Action item:
Note each line of the entries that includes "radius". Then copy those lines.

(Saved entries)
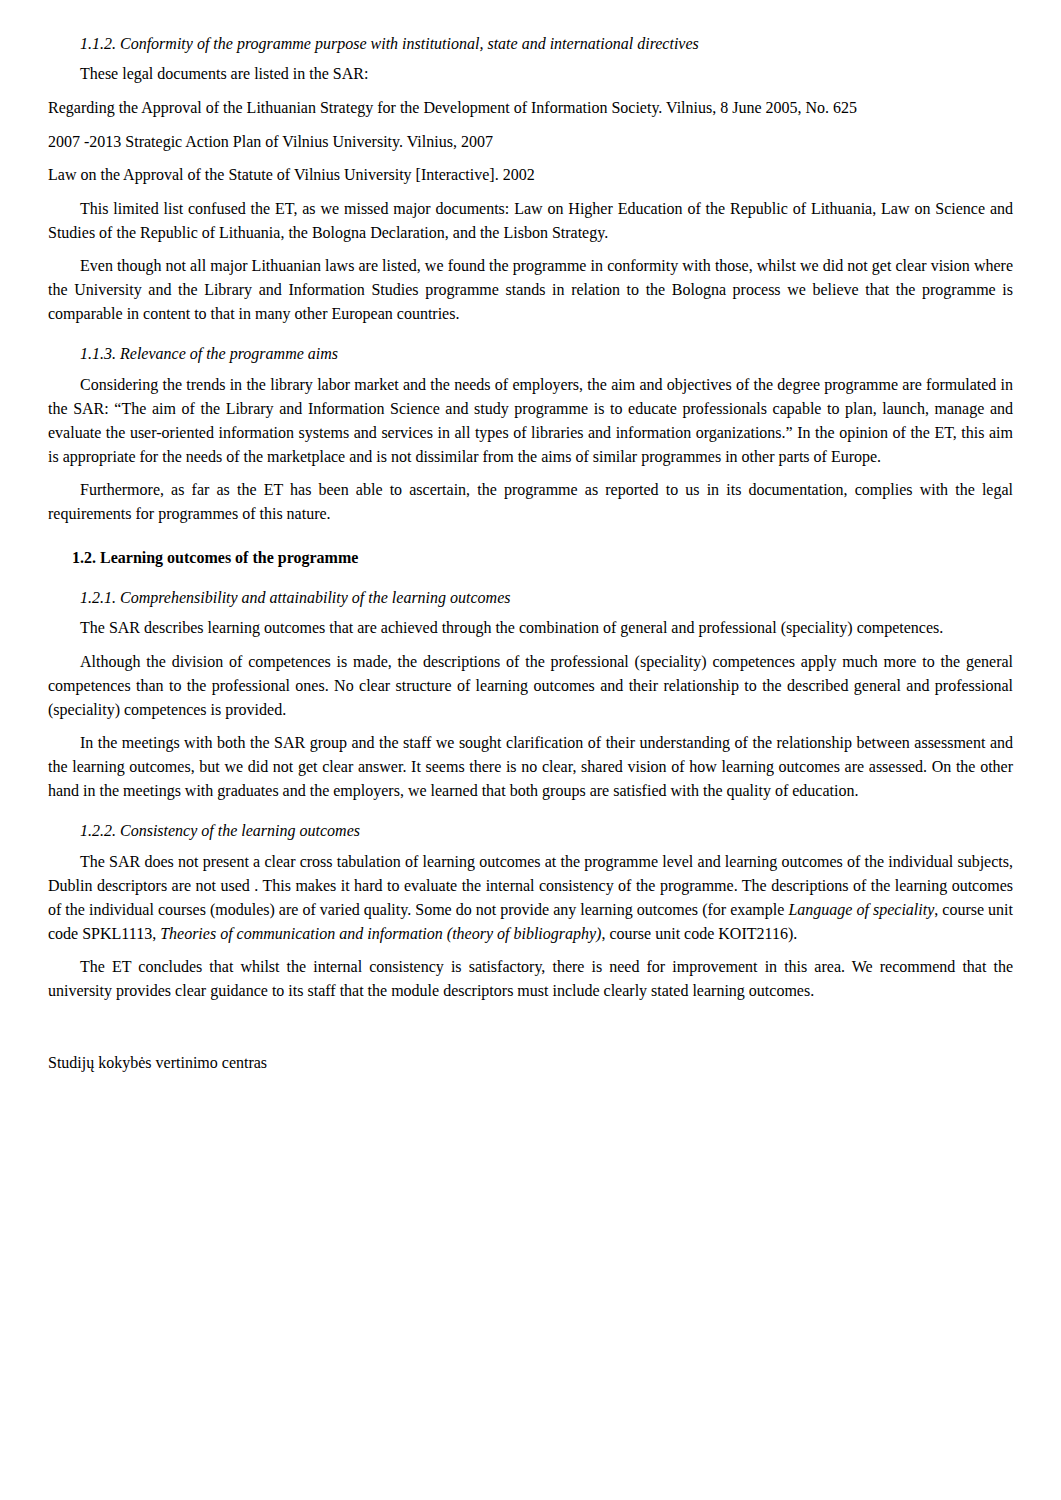1.1.2. Conformity of the programme purpose with institutional, state and international directives
These legal documents are listed in the SAR:
Regarding the Approval of the Lithuanian Strategy for the Development of Information Society. Vilnius, 8 June 2005, No. 625
2007 -2013 Strategic Action Plan of Vilnius University. Vilnius, 2007
Law on the Approval of the Statute of Vilnius University [Interactive]. 2002
This limited list confused the ET, as we missed major documents: Law on Higher Education of the Republic of Lithuania, Law on Science and Studies of the Republic of Lithuania, the Bologna Declaration, and the Lisbon Strategy.
Even though not all major Lithuanian laws are listed, we found the programme in conformity with those, whilst we did not get clear vision where the University and the Library and Information Studies programme stands in relation to the Bologna process we believe that the programme is comparable in content to that in many other European countries.
1.1.3. Relevance of the programme aims
Considering the trends in the library labor market and the needs of employers, the aim and objectives of the degree programme are formulated in the SAR: “The aim of the Library and Information Science and study programme is to educate professionals capable to plan, launch, manage and evaluate the user-oriented information systems and services in all types of libraries and information organizations.” In the opinion of the ET, this aim is appropriate for the needs of the marketplace and is not dissimilar from the aims of similar programmes in other parts of Europe.
Furthermore, as far as the ET has been able to ascertain, the programme as reported to us in its documentation, complies with the legal requirements for programmes of this nature.
1.2. Learning outcomes of the programme
1.2.1. Comprehensibility and attainability of the learning outcomes
The SAR describes learning outcomes that are achieved through the combination of general and professional (speciality) competences.
Although the division of competences is made, the descriptions of the professional (speciality) competences apply much more to the general competences than to the professional ones. No clear structure of learning outcomes and their relationship to the described general and professional (speciality) competences is provided.
In the meetings with both the SAR group and the staff we sought clarification of their understanding of the relationship between assessment and the learning outcomes, but we did not get clear answer. It seems there is no clear, shared vision of how learning outcomes are assessed. On the other hand in the meetings with graduates and the employers, we learned that both groups are satisfied with the quality of education.
1.2.2. Consistency of the learning outcomes
The SAR does not present a clear cross tabulation of learning outcomes at the programme level and learning outcomes of the individual subjects, Dublin descriptors are not used . This makes it hard to evaluate the internal consistency of the programme. The descriptions of the learning outcomes of the individual courses (modules) are of varied quality. Some do not provide any learning outcomes (for example Language of speciality, course unit code SPKL1113, Theories of communication and information (theory of bibliography), course unit code KOIT2116).
The ET concludes that whilst the internal consistency is satisfactory, there is need for improvement in this area. We recommend that the university provides clear guidance to its staff that the module descriptors must include clearly stated learning outcomes.
Studijų kokybės vertinimo centras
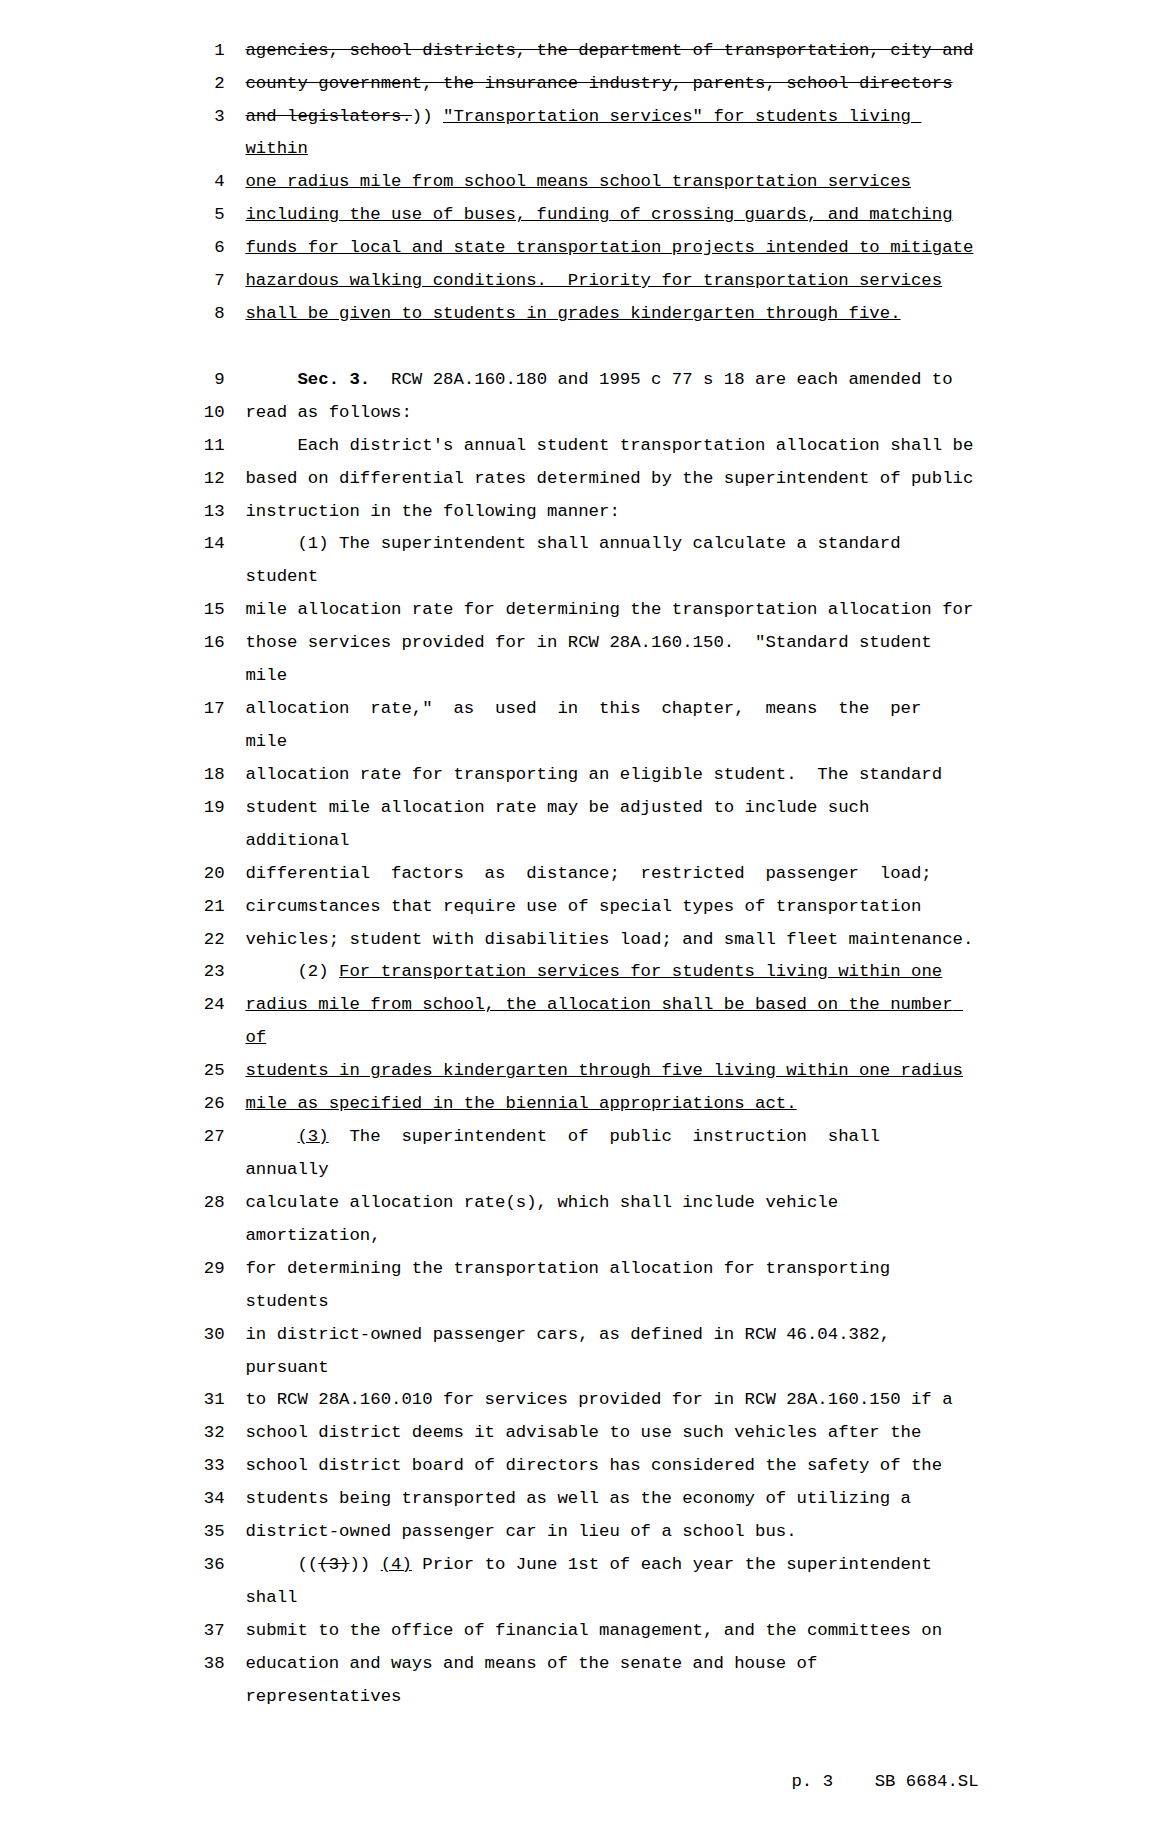1 agencies, school districts, the department of transportation, city and
2 county government, the insurance industry, parents, school directors
3 and legislators.)) "Transportation services" for students living within
4 one radius mile from school means school transportation services
5 including the use of buses, funding of crossing guards, and matching
6 funds for local and state transportation projects intended to mitigate
7 hazardous walking conditions. Priority for transportation services
8 shall be given to students in grades kindergarten through five.
9 Sec. 3. RCW 28A.160.180 and 1995 c 77 s 18 are each amended to
10 read as follows:
11 Each district's annual student transportation allocation shall be
12 based on differential rates determined by the superintendent of public
13 instruction in the following manner:
14 (1) The superintendent shall annually calculate a standard student
15 mile allocation rate for determining the transportation allocation for
16 those services provided for in RCW 28A.160.150. "Standard student mile
17 allocation rate," as used in this chapter, means the per mile
18 allocation rate for transporting an eligible student. The standard
19 student mile allocation rate may be adjusted to include such additional
20 differential factors as distance; restricted passenger load;
21 circumstances that require use of special types of transportation
22 vehicles; student with disabilities load; and small fleet maintenance.
23 (2) For transportation services for students living within one
24 radius mile from school, the allocation shall be based on the number of
25 students in grades kindergarten through five living within one radius
26 mile as specified in the biennial appropriations act.
27 (3) The superintendent of public instruction shall annually
28 calculate allocation rate(s), which shall include vehicle amortization,
29 for determining the transportation allocation for transporting students
30 in district-owned passenger cars, as defined in RCW 46.04.382, pursuant
31 to RCW 28A.160.010 for services provided for in RCW 28A.160.150 if a
32 school district deems it advisable to use such vehicles after the
33 school district board of directors has considered the safety of the
34 students being transported as well as the economy of utilizing a
35 district-owned passenger car in lieu of a school bus.
36 (((3))) (4) Prior to June 1st of each year the superintendent shall
37 submit to the office of financial management, and the committees on
38 education and ways and means of the senate and house of representatives
p. 3 SB 6684.SL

Task solution:
4 one radius mile from school means school transportation services
24 radius mile from school, the allocation shall be based on the number of
25 students in grades kindergarten through five living within one radius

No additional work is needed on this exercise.